The Superbowl, David Hume and Global Warming

Why were the Patriots so heavily favored to win the Superbowl? Of course, they're a very good team, but let me suggest that part of the answer was an inductive fallacy. The Patriots came into the game undefeated. However, they won some of their games---including their playoff games and their final regular-season game against the Giants---by small margins. Had a few balls bounced differently, they might not have been undefeated; indeed, they might not even have been in the Superbowl.

Nonetheless, bettors and pundits looked at the 18-0 record and thought that it was almost a law of nature that, even if the score was going to be close, the Patriots would win. Why? Because that's how it worked out in all of their previous games this season. And there you have the inductive fallacy. As the great Scottish philosopher (and more) David Hume explained in the 18th century, the past never predicts the future, except if one assumes that the future will continue to be like the past, and there is no basis for that assumption other than the assumption itself (i.e., the past has predicted the future in the past).

Hume was not, however, a nihilist. In many ways, he was the father of modern science. And so the rational response to the problem of induction is to look for patterns and explanations that explain why the past has been the way it has, and then ask whether those patterns continue. To be sure, this answer depends on notions of causality that Hume also critiqued, but practical-minded people can take a more practical lesson from Hume: You need a reason to think that the future will be like the past. In the case of the New England Patriots, it's fair to say that the reason they won so many of their close games was some combination of toughness under pressure and luck. Given that the Giants, of late, had also shown toughness under pressure, good empiricists should have expected that the game had a decent chance of going either way, i.e., that luck would determine the outcome. As indeed it did. Had Eli Manning---not generally known for his scrambling skills---not somehow slipped away from that near-certain sack, the Patriots probably would have won the game.

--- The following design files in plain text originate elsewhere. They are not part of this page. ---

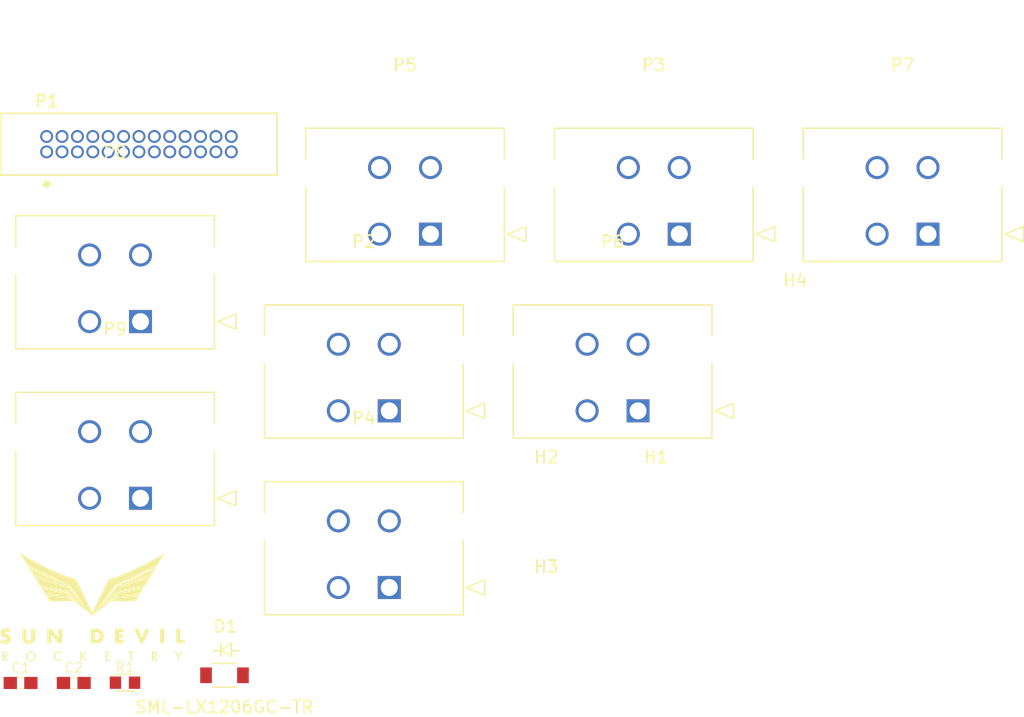
<source format=kicad_pcb>
(kicad_pcb (version 20211014) (generator pcbnew)

  (general
    (thickness 1.6)
  )

  (paper "A4")
  (title_block
    (title "PT-Hub")
    (date "2022-06-26")
    (rev "v01")
    (company "Sun Devil Rocketry")
    (comment 1 "Author: Katie Herrington")
  )

  (layers
    (0 "F.Cu" signal)
    (31 "B.Cu" signal)
    (32 "B.Adhes" user "B.Adhesive")
    (33 "F.Adhes" user "F.Adhesive")
    (34 "B.Paste" user)
    (35 "F.Paste" user)
    (36 "B.SilkS" user "B.Silkscreen")
    (37 "F.SilkS" user "F.Silkscreen")
    (38 "B.Mask" user)
    (39 "F.Mask" user)
    (40 "Dwgs.User" user "User.Drawings")
    (41 "Cmts.User" user "User.Comments")
    (42 "Eco1.User" user "User.Eco1")
    (43 "Eco2.User" user "User.Eco2")
    (44 "Edge.Cuts" user)
    (45 "Margin" user)
    (46 "B.CrtYd" user "B.Courtyard")
    (47 "F.CrtYd" user "F.Courtyard")
    (48 "B.Fab" user)
    (49 "F.Fab" user)
    (50 "User.1" user)
    (51 "User.2" user)
    (52 "User.3" user)
    (53 "User.4" user)
    (54 "User.5" user)
    (55 "User.6" user)
    (56 "User.7" user)
    (57 "User.8" user)
    (58 "User.9" user)
  )

  (setup
    (pad_to_mask_clearance 0)
    (pcbplotparams
      (layerselection 0x00010fc_ffffffff)
      (disableapertmacros false)
      (usegerberextensions false)
      (usegerberattributes true)
      (usegerberadvancedattributes true)
      (creategerberjobfile true)
      (svguseinch false)
      (svgprecision 6)
      (excludeedgelayer true)
      (plotframeref false)
      (viasonmask false)
      (mode 1)
      (useauxorigin false)
      (hpglpennumber 1)
      (hpglpenspeed 20)
      (hpglpendiameter 15.000000)
      (dxfpolygonmode true)
      (dxfimperialunits true)
      (dxfusepcbnewfont true)
      (psnegative false)
      (psa4output false)
      (plotreference true)
      (plotvalue true)
      (plotinvisibletext false)
      (sketchpadsonfab false)
      (subtractmaskfromsilk false)
      (outputformat 1)
      (mirror false)
      (drillshape 1)
      (scaleselection 1)
      (outputdirectory "")
    )
  )

  (net 0 "")
  (net 1 "5V")
  (net 2 "Earth")
  (net 3 "Net-(D1-Pad1)")
  (net 4 "PT1+")
  (net 5 "PT1-")
  (net 6 "PT2+")
  (net 7 "PT2-")
  (net 8 "PT3+")
  (net 9 "PT3-")
  (net 10 "PT4+")
  (net 11 "PT4-")
  (net 12 "PT5+")
  (net 13 "PT5-")
  (net 14 "PT6+")
  (net 15 "PT6-")
  (net 16 "PT7+")
  (net 17 "PT7-")
  (net 18 "PT8+")
  (net 19 "PT8-")

  (footprint "PT-Hub:CAP_0603" (layer "F.Cu") (at 92.02 146.05))

  (footprint "PT-Hub:39299043" (layer "F.Cu") (at 138.586584 123.5766))

  (footprint "PT-Hub:MountingHole_4.3mm_M4_DIN965" (layer "F.Cu") (at 131.0166 141.1966))

  (footprint "PT-Hub:RES_0603" (layer "F.Cu") (at 96.2466 146.0266))

  (footprint "PT-Hub:20021511-00026T4LF" (layer "F.Cu") (at 97.4001 101.5551))

  (footprint "PT-Hub:MountingHole_4.3mm_M4_DIN965" (layer "F.Cu") (at 140.0666 132.1466))

  (footprint "PT-Hub:39299043" (layer "F.Cu") (at 141.986584 108.9866))

  (footprint "PT-Hub:39299043" (layer "F.Cu") (at 97.526584 116.2066))

  (footprint "PT-Hub:CAP_0603" (layer "F.Cu") (at 87.63 146.05))

  (footprint "PT-Hub:39299043" (layer "F.Cu") (at 118.056584 123.5766))

  (footprint "PT-Hub:SML-LX1206GC-TR" (layer "F.Cu") (at 104.4572 145.4132))

  (footprint "PT-Hub:MountingHole_4.3mm_M4_DIN965" (layer "F.Cu") (at 151.5466 117.5566))

  (footprint "PT-Hub:39299043" (layer "F.Cu") (at 121.456584 108.9866))

  (footprint "PT-Hub:39299043" (layer "F.Cu") (at 118.056584 138.1666))

  (footprint "PT-Hub:Logo" (layer "F.Cu") (at 93.543473 139.53252))

  (footprint "PT-Hub:39299043" (layer "F.Cu") (at 162.516584 108.9866))

  (footprint "PT-Hub:MountingHole_4.3mm_M4_DIN965" (layer "F.Cu") (at 131.0166 132.1466))

  (footprint "PT-Hub:39299043" (layer "F.Cu") (at 97.526584 130.7966))

)

</source>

Inductive fallacies are most dangerous when applied to non-linear phenomena. Part of what has thus far made many Americans resistant to calls for serious efforts to curb greenhouse gases, I suspect, is the apparent evidence of their senses. We've been pouring CO2 into the atmosphere for decades and yet they don't see that much change. And that's because global warming depends on feedback loops that reach tipping points. E.g., Siberian permafrost melts, releasing greenhouse gases and reducing reflectivity, thus increasing heat absorption, leading to higher temperatures, leading to more permafrost melting, and so on. The phenomenon starts out slowly, and no one pays much attention until the effects are dramatic, by which point it's too late.

Jared Diamond's book Collapse provides numerous historical examples of whole societies not noticing how they're destroying their natural environment until the present dramatically stops being like the past. By that point, it's typically too late to change.

Is it a hopeful sign or utterly pathetic that as his prize for winning the Superbowl MVP, Eli Manning received a gigantic Cadillac SUV that happens to be a hybrid?